Gutes Ansprechen bei Blasenkrebs

Standard der Firstlinienbehandlung des mUC ist eine Cisplatin-basierte Chemotherapie. Viele Patienten kämen wegen eines schlechten Performance-Status, Nierenfunktionsstörung oder multipler Komorbiditäten jedoch nicht für die nebenwirkungsreiche und belastende Therapie infrage, wie Prof. Dr. Kurt Miller, Berlin, erklärte. Zudem gebe es kaum Langzeitremissionen. Atezolizumab kann diese Situation möglicherweise entscheidend verbessern, wie aktualisierte Analysen der offenen Phase-II-Studie IMvigor210 zeigen. 24 % der Patienten, die für eine platinbasierte Chemotherapie nicht infrage kamen (Kohorte 1, n = 119), sprachen auf den PD-L1-Antikörper an (7 % Komplettremissionen) – unabhängig vom Ausmaß der PD-L1-Expression [3]. Zum Auswertungszeitpunkt (medianes Follow- up 14,4 Monate) war die mediane Ansprechdauer noch nicht erreicht; bei 75% der Responder hielt das Ansprechen noch an; das mediane OS war 14,8 Monate.

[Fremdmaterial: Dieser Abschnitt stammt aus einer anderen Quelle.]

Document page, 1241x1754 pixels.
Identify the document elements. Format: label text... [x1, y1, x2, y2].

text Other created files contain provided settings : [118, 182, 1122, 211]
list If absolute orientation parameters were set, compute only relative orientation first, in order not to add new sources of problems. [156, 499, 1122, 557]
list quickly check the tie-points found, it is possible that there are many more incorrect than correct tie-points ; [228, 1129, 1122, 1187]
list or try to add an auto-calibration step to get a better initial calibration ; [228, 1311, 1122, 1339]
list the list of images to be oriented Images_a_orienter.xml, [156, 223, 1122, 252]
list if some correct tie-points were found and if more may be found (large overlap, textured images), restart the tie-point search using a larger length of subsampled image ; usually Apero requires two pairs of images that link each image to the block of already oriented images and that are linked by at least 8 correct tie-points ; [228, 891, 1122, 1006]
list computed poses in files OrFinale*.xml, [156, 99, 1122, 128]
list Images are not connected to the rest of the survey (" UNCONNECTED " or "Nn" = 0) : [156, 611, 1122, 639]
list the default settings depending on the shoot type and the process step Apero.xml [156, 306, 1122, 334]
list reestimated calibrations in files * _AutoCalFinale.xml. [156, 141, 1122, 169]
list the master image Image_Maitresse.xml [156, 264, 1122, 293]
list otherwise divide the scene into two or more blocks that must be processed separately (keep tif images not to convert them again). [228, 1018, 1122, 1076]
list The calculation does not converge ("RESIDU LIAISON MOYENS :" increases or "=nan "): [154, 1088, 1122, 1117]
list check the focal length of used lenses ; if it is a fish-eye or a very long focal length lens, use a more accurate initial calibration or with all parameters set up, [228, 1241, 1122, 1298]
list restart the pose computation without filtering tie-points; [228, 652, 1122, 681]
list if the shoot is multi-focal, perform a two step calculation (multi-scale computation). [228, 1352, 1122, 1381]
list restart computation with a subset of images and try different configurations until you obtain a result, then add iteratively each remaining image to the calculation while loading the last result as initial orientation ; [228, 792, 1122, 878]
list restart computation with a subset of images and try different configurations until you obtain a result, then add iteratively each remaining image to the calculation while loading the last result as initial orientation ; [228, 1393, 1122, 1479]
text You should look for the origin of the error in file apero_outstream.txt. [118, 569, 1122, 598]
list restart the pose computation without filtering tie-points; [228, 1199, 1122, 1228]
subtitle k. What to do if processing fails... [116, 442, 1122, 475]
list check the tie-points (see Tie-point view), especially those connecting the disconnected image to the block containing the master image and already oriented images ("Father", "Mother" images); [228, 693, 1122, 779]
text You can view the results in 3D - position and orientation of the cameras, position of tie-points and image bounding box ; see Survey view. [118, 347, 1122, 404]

In Kohorte 2 (n = 310) wurden Patienten nach platinbasierter Chemotherapie mit Atezolizumab behandelt. Sie sprachen nach einem medianen Follow-up von 11,7 Monaten zu 15 % an [4]. Das Studienupdate zeigte nun, dass bei 71 % der Responder das Ansprechen auch nach einem medianen Follow-up von 17,5 Monaten noch anhielt [5]. Mit der Dauer des Follow-up stieg die Chance auf eine Komplettremission. Die mediane Ansprechdauer war auch hier noch nicht erreicht. Das mediane OS lag bei 7,9 Monaten, das 1-Jahres-OS bei 37 %. Atezolizumab erwies sich wiederum mit einer geringen Rate an Grad 3/4-Nebenwirkungen (0–3 %) als gut verträglich.

Quelle: Pressekonferenz „Aktuelles vom amerikanischen Krebskongress 2016“, am 22. Juni 2016 in Hamburg. Veranstalter: Roche Pharma AG.